Swaps Between Company Affiliates Exempted Under CFTC Proposal [BusinessWeek] The U.S. Commodity Futures Trading Commission proposed exempting trades between units of the same company from Dodd-Frank Act clearinghouse rules designed to limit risk in the $648 trillion swaps market.

Russian Banker’s Money-Laundering Case Risks Worse U.K. Ties
[SFGate] Russia and the U.K. risk further souring ties as authorities are set to clash over potential money-laundering and bribery charges against a former Russian official at a London-based international lender.

No ‘Phishing’: Banks Try to Sink Scammers [WSJ] If banks have their way, Internet scammers soon may have a tougher time deceiving people with bogus bank websites. Financial-services companies are snatching up new, exclusive Internet addresses in an effort to crack down on cybercrime, which one analyst said cost the industry an estimated $2.5 billion last year.

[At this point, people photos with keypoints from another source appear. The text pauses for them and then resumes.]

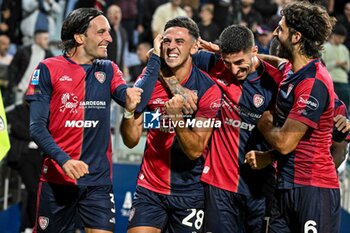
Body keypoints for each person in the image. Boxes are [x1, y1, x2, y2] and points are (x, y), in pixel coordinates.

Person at [25, 8, 159, 233]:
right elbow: (36, 127)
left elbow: (138, 100)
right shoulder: (48, 68)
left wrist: (154, 59)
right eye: (101, 32)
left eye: (108, 31)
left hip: (98, 183)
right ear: (79, 37)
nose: (109, 37)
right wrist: (64, 160)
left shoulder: (108, 69)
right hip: (57, 181)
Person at [163, 24, 285, 232]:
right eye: (228, 63)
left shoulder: (276, 81)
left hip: (259, 189)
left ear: (255, 51)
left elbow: (294, 137)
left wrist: (270, 157)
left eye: (240, 63)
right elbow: (156, 55)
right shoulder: (213, 62)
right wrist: (177, 87)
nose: (234, 70)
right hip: (218, 186)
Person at [120, 16, 222, 233]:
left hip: (189, 193)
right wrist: (128, 111)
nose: (171, 47)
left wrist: (175, 118)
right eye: (167, 41)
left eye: (179, 41)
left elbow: (195, 150)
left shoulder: (208, 89)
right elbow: (130, 141)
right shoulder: (149, 82)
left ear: (195, 47)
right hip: (149, 189)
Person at [245, 2, 340, 232]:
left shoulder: (312, 82)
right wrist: (247, 55)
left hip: (313, 190)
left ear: (296, 37)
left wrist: (263, 122)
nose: (275, 34)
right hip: (286, 186)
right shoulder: (293, 69)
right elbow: (278, 63)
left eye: (280, 29)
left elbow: (286, 143)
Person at [8, 30, 53, 105]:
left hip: (35, 93)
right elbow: (12, 68)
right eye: (45, 39)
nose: (47, 41)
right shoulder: (23, 51)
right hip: (20, 89)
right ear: (38, 39)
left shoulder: (48, 55)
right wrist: (13, 85)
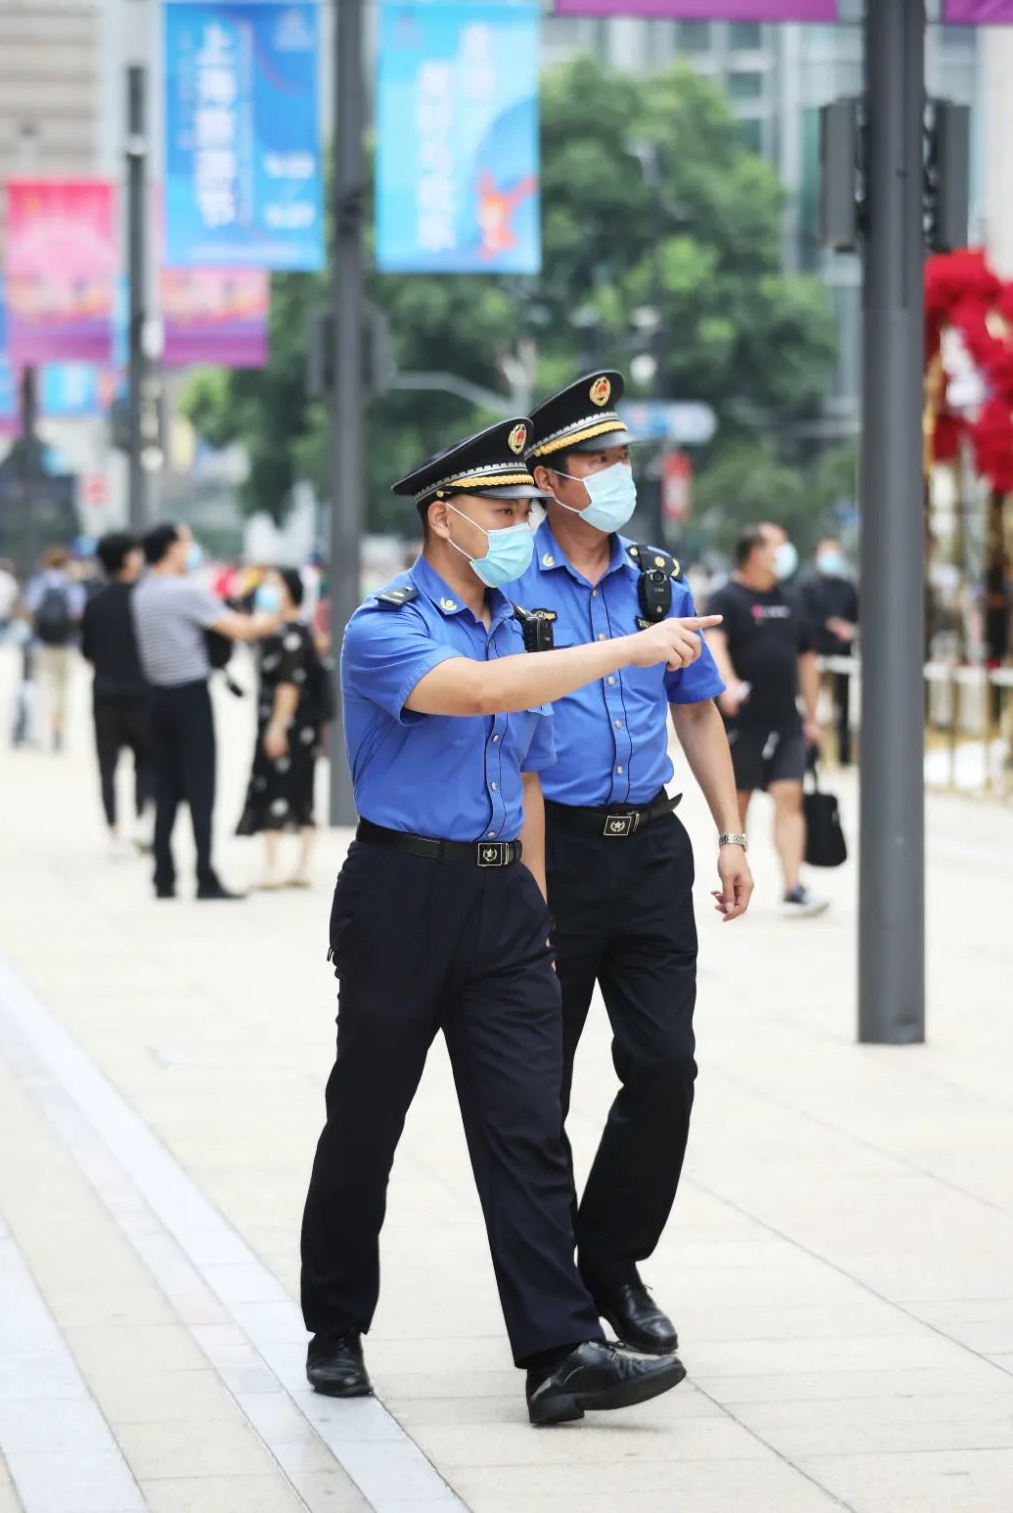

Platinum Lawsuit Against CBOE Revived [FINalternatives] A hedge fund’s lawsuit against a major exchange has new life. A state appeals court in Illinois overturned a lower-court ruling that threw out Platinum Partners’ complaint against the Chicago Board Options Exchange.

In Japan, A Client Service Is Leaks
[WSJ] A Japanese regulatory crackdown on insider trading suggests that stockbrokers here have leaked confidential information more as a service to good clients than for direct profit.

Lawsky, Standard Chartered, and the case of the missing billions [FinancialNews] If US banking regulation was a seventies cop drama, Benjamin Lawsky would probably drive a black Lincoln Continental. He would also stub out cigarettes on his bare palms and spend his evenings shining desk lamps into the terrified eyes of bank executives.